In general, employees who would like to leave early due to poor road conditions are advised to use their own discretion regarding their health and safety, but are required to use accrued holiday, vacation or compensation time to cover any absences. In all cases, check with your supervisor. Supervisors are advised to grant approval of all employee-requested leave in inclement weather situations.
- Campus bus service may be impacted by weather. For more information on services and delays, visit Madison Metro online.
- Winter road condition information is available from the Wisconsin Department of Transportation online.
- For campus weather forecasts visit, the Department of Atmospheric and Oceanic Sciences.
- Community-wide warnings for dangerous weather are sent automatically to cell phones and are provided by the National Oceanic and Atmospheric Administration (NOAA) through FEMA’s Wireless Emergency Alerts. Current participating carriers include AT&T, Bluegrass Cellular, Cellcom, Cricket, Sprint, T-Mobile USA, U.S. Cellular and Verizon. Alerts are sent automatically, are automatically targeted to the affected area, and rebroadcast until the emergency has passed and there is no longer a threat to the affected area. Wireless Emergency Alerts are free and there is no need to sign up. Learn more about Wireless Emergency Alerts.
- Other forms of notification include sirens, the Wisconsin Emergency Alert System and other local media. We encourage the use of a NOAA weather radio, local media, or mobile phone apps to keep tabs on severe weather.
Severe Weather Warnings
Tornado watches and warnings, or other strong storms, are not uncommon in Dane County.
- Know the location of the nearest emergency shelter for your facility.
- Check with your facility manager or check building postings for the location of emergency shelters.
A TORNADO WATCH means conditions are right for a tornado to develop. Continue with normal activities, but continue to monitor the situation.
A TORNADO WARNING means radar or weather spotters have identified a tornado. The emergency sirens will sound a steady tone for three minutes or longer if there is danger in the immediate area.

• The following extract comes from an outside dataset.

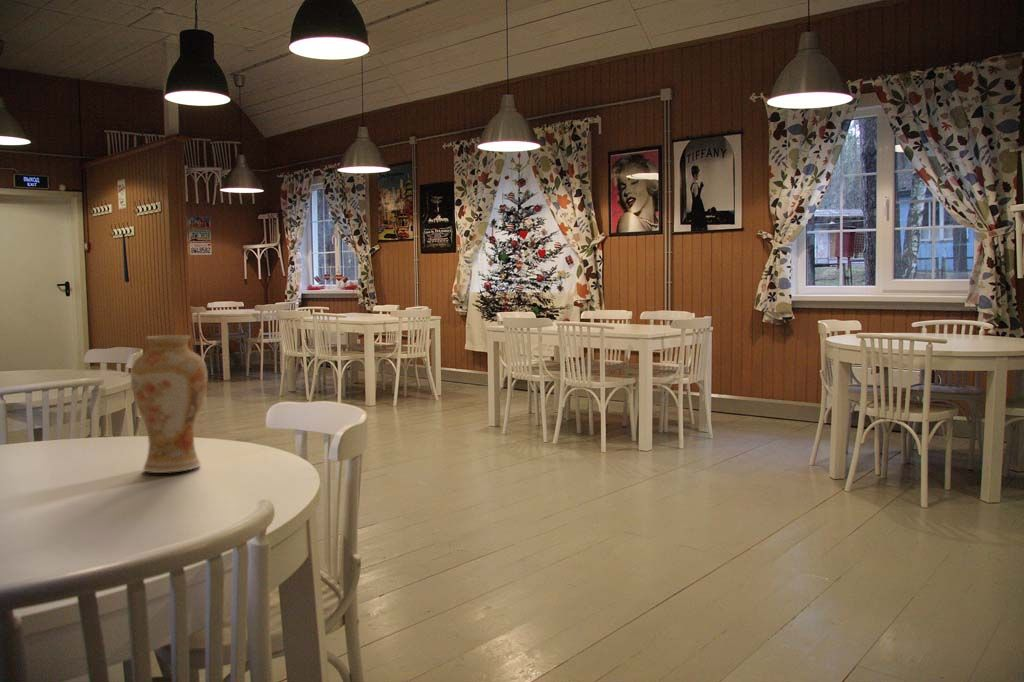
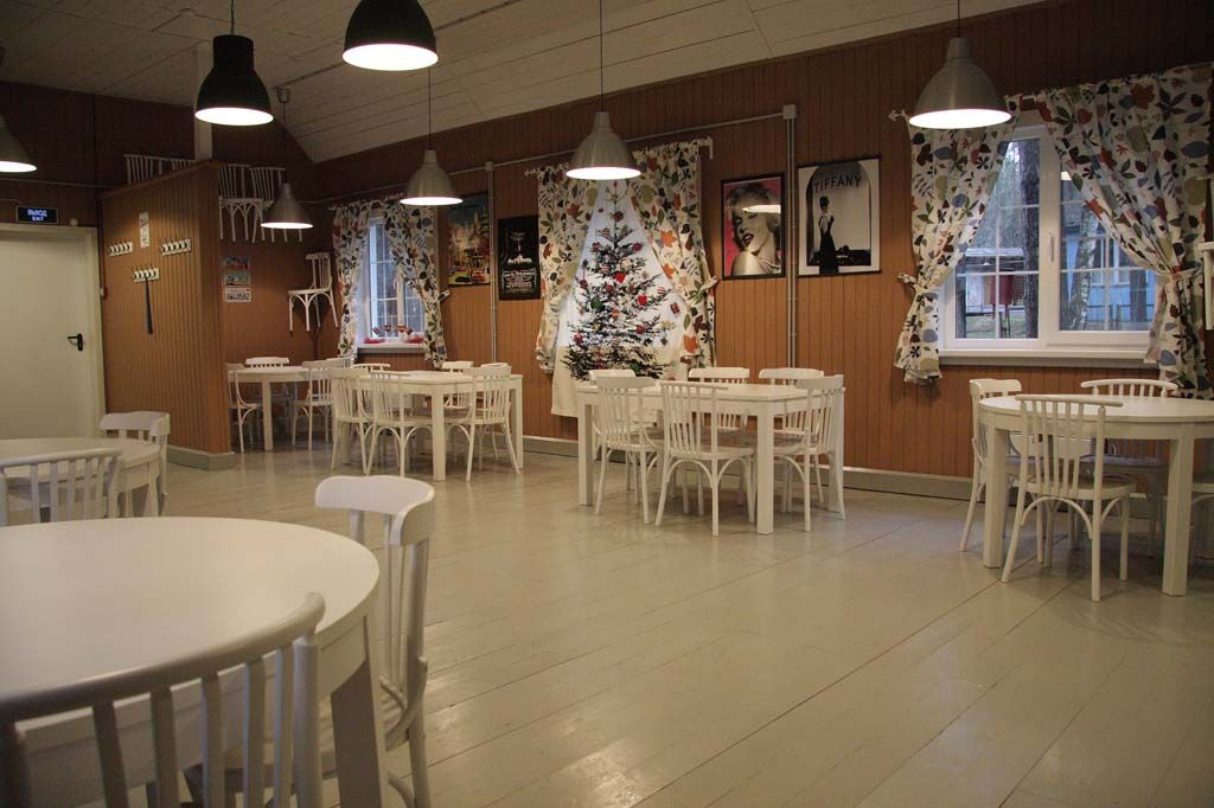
- vase [130,334,208,474]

In the event of a warning, take the following actions:
- Seek immediate shelter (individuals with disabilities, follow the same procedures). When the warning siren sounds, seek shelter, preferably in a basement or below ground evacuation location. A steel formed or reinforced concrete building will provide some protection.
- In a multi-story building, seek shelter in an interior hallway or a lower floor.
- Stay away from outside walls, exterior doors, and glass windows or partitions. Do not open windows.
- Basements and interior hallways or rooms on lower floors offer good shelter.
- In vehicles, get out and seek shelter in a nearby well-built structure. If you cannot find a structure nearby, seek out a ditch or ravine, which can offer some protection. Lie face down, with hands covering your head.
- After the all clear, leave badly damaged buildings if it is safe to do so. Elevators may not work in damaged buildings; the electrical power may be out or there may be damage to the elevator equipment.
- If you are surrounded by debris, be aware that removing some of it can cause other debris or part of the building to collapse. If it is not safe or possible to leave the area, stay there until assisted out.
- Do not attempt to return to the building unless directed to do so by UWPD.
- Do not attempt to turn on or off any utilities or other equipment.
- Report all injuries and damage to UWPD by calling 911.